Не боясь больше темноты, он зажал в кулачки несколько морковок, взятых из кучи, аккуратно уложенной мамой, и побежал в избу.

– Мамочка, я возьму немножечко хлеба, с Джеком поиграю, – умоляюще попросил Егорка.

Занятая мать в знак согласия кивнула головою, и Егорка бросился в кладовую. Нащупал в потемках самодельный нож, открыл дверцу ящика, достал булку свежеиспеченного хлеба, отрезал ломоть, прижал к груди и бегом к сараю. На полпути остановился в нерешительности, схватил пустую миску, из которой кормились куры, и снова в кладовую. Поставил на пол миску, положил возле нее хлеб. Дотянулся до полки, обхватил обеими руками глиняный жбан с молоком, присел на корточки и налил молоко.

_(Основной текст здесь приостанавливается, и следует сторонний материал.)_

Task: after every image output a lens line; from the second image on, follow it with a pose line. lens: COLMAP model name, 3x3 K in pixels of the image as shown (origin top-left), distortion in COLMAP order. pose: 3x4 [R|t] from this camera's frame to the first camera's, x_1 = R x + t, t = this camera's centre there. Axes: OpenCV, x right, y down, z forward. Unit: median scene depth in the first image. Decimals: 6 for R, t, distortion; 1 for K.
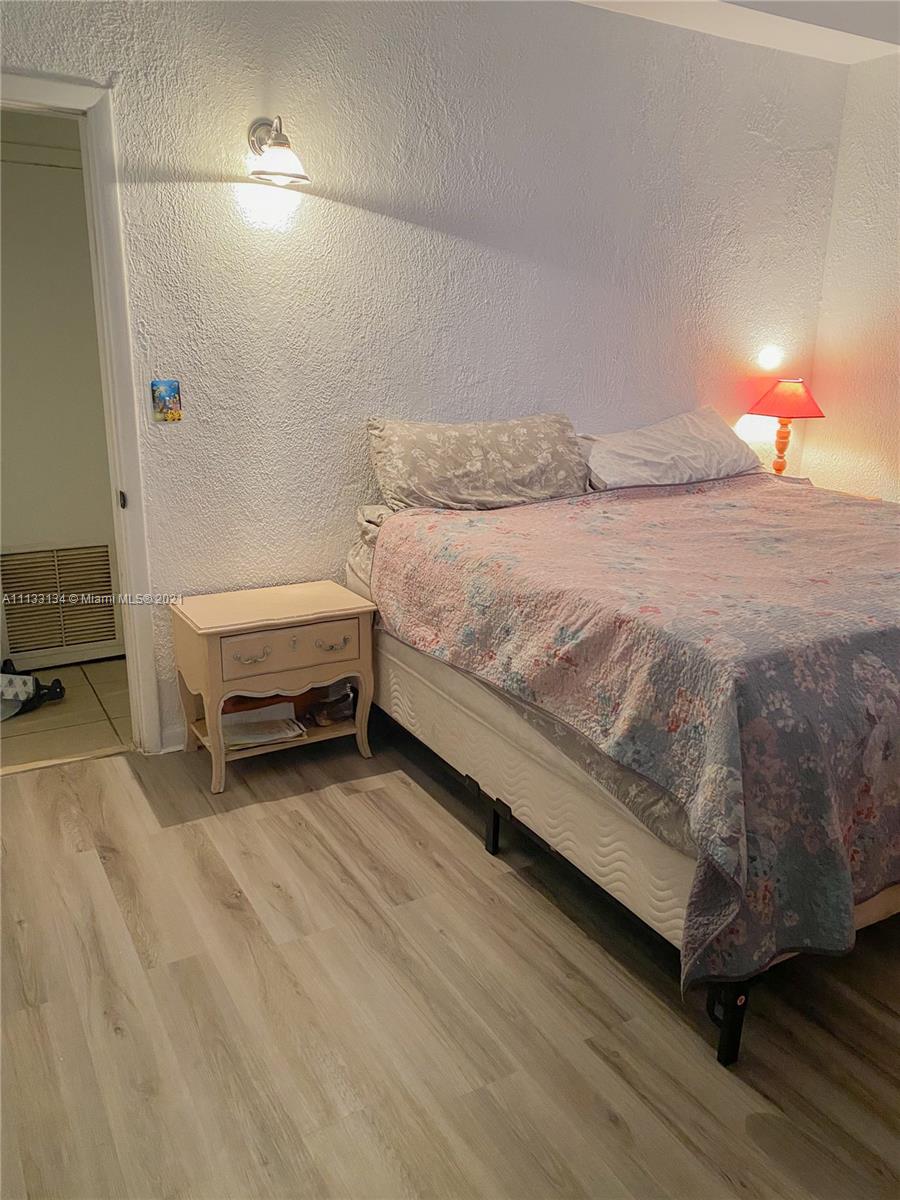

С зажатым под мышкой хлебом, с миской молока в руках Егорка осторожно пробрался к сараю. На счастье, никого поблизости не было, и только Муня ждала за порогом.

 

– На, хорошая моя, ешь, ешь… Не бойся… – приговаривал Егорка, ставя миску на пол и отщипывая в молоко кусочки хлеба. – Ешь, не бойся, ешь…

Боязливо сунув в миску голову, Муня осторожно и нерешительно, потом все смелее, давясь от голода, глотала молоко с хлебом. Изредка кидала торопливый взгляд на маленького хозяина, словно боялась, что от нее могут забрать это сокровище, но, чувствуя доброжелательность, с жадностью набрасывалась на еду.

Постепенно глаза Егорки привыкли к полутьме, и он стал замечать на лбу, вокруг глаз, под глазами маленькие лысинки – следы рикошетивших дробинок.

– Одна, две, три, четыре, пять… – неторопливо считал Егорка, дотрагиваясь пальцем до очередной ямочки, лишенной шерсти.

Больше пяти он считать еще не умел.

Два дня, полные забот о спасенном друге, пролетели незаметно. А на третий день Муня исчезла. Куда она подевалась, Егорка не знал.